3) The Client selects the DataNode with the highest order to read the block. If the Client itself is a DataNode, the data will be directly obtained from the local (short-circuit read feature).

4) The bottom layer is essentially creating a Socket Stream (FSDataInputStream) and repeatedly calling the parent DataInputStream’s read method until the block is finished reading data

If the file reading is not complete, the client will continue to obtain the next block list from NameNode. The client notifies the NameNode and continues reading from the next DataNode that has a copy of the block

7) The read method reads block information in parallel, not in pieces; The NameNode returns only the DataNode address of the block requested by the Client, not the data of the block requested

8) All blocks are merged into a complete final file upon final reading

8. Which part is responsible for HDFS data storage?

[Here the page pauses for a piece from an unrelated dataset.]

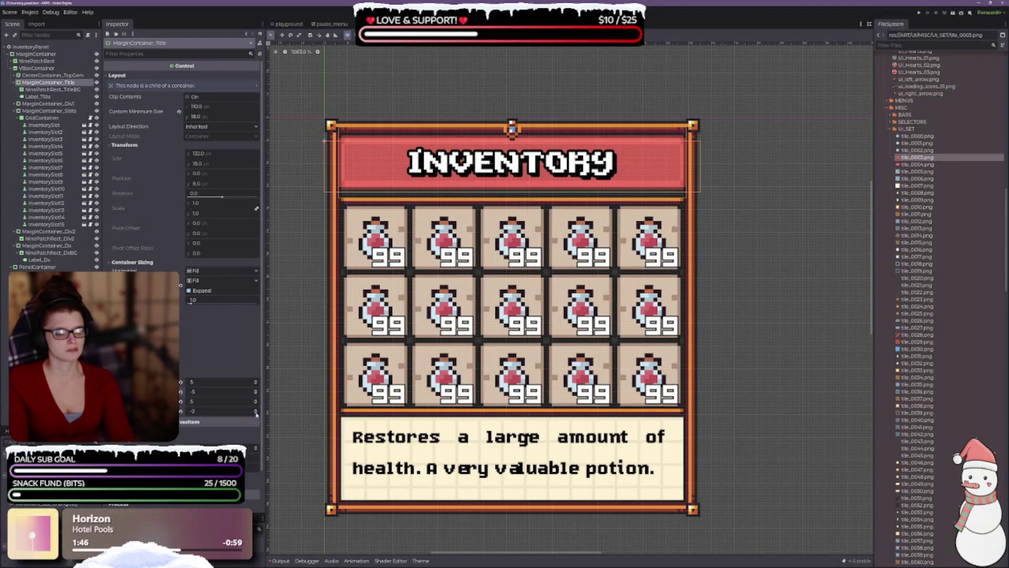
click(256, 413)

DataNode is responsible for data storage

9. What is the purpose of SecondaryNameNode?

His purpose is to help NameNode merge edit logs and reduce NameNode startup time

10, Hadoop block size, from which version is 128MB

Both hadoop1.x are 64M, and both hadoop2.x start with 128M.

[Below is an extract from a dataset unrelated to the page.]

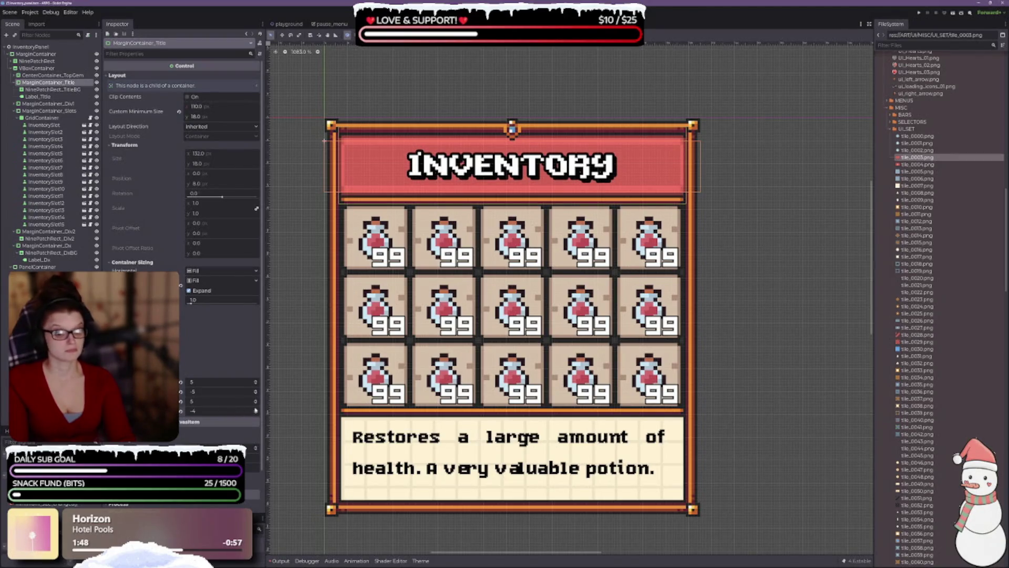
click(256, 403)
click(256, 400)
click(256, 400)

11. What if one of the HDFS blocks is damaged when reading files

After reading DataNode blocks, the client performs checksum verification, that is, checks the local block read by the client and the original block read by the HDFS. If the check result is inconsistent, the client notifies NameNode. Then read from the next DataNode that has a copy of the block

12. How econdary Namenode works

(1) After NameNode is formatted for the first time, fsimage and edits files are created. If it is not the first boot, load edit logs and image files directly into memory. (2) Requests for adding, deleting and modifying metadata by the client. (3) NameNode records operation logs and updates rolling logs. (4) NameNode adds, deletes, modifies and checks data in memory. (1) The Secondary NameNode asks the NameNode whether it needs to checkpoint. Check the result directly back to NameNode. (2) The Secondary NameNode requests checkpoint execution. (3) NameNode scrolls the edits log it is writing. (4) Copy the edit log and image file before scrolling to the Secondary NameNode. (5) The Secondary NameNode loads the edit log and image file into memory and merges it. (6) Generate the image file fsimage.chkpoint. (7) Copy fsimage.chkpoint to NameNode. (8) NameNode rename fsimage. Chkpoint to fsimage.

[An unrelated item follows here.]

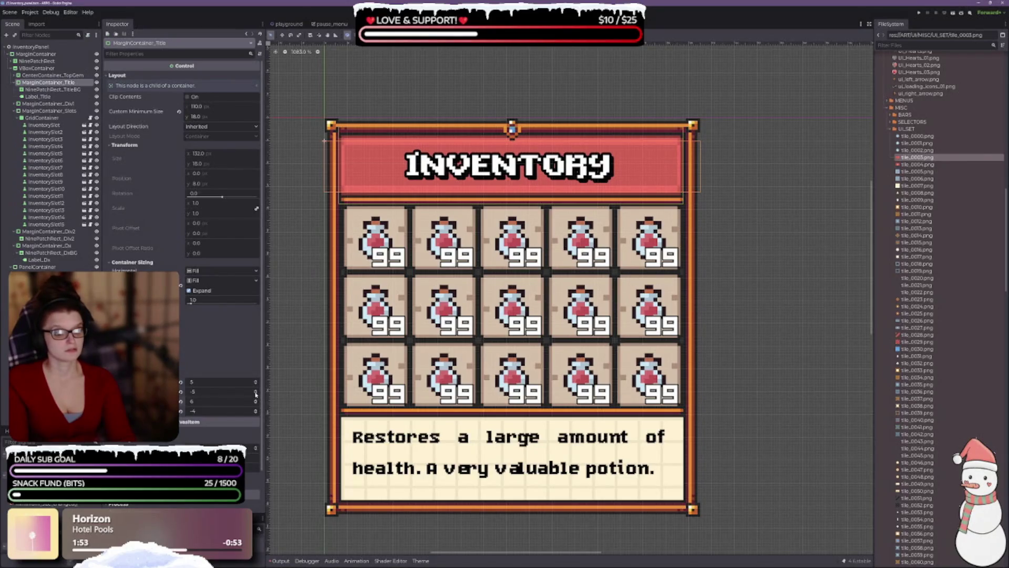
click(256, 390)
click(256, 394)
click(256, 381)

NameNode is SecondaryNameNode. NameNode is responsible for managing the metadata of the entire file system and the data block information corresponding to each path (file). SecondaryNameNode is used to periodically merge the edit logs of namespace mirrors and namespace mirrors. 2) Connection: (1) SecondaryNameNode saves a mirror file (fsimage) and edit log (edits) consistent with namenode. SecondaryNameNode can recover data from SecondaryNameNode when the primary namenode fails (assuming that data is not backed up in time).

13. HDFS architecture

The architecture is mainly composed of four parts, namely HDFS Client, NameNode, DataNode and Secondary NameNode. Let’s take a look at each of these four components. 1) Client: This is a Client. (1) File segmentation. When uploading a file to the HDFS, the Client splits the file into blocks and stores the file. (2) Interact with NameNode to obtain file location information; (3) Interact with DataNode to read or write data; (4) The Client provides some commands to manage HDFS, such as starting or stopping HDFS. (5) The Client can use some commands to access HDFS. 2) NameNode is a Master. (1) Manage HDFS namespace; (2) Manage data Block mapping information; (3) Configure a copy policy. (4) Processing client read and write requests. 3) DataNode: Slave. NameNode issues commands, and DataNode performs actual operations. (1) Store actual data blocks; (2) Perform read/write operations on data blocks. 4) Secondary NameNode: is not the hot standby of NameNode. When a NameNode dies, it cannot immediately replace the NameNode and provide services. (1) Assist NameNode to share its workload; (2) Merge Fsimage and Edits regularly and push to NameNode; (3) In an emergency, NameNode recovery can be assisted.

conclusion


Hadoop interview questions are divided into two chapters, with more content. You can choose the part you need to view. More big data and installation packages can be obtained through the close.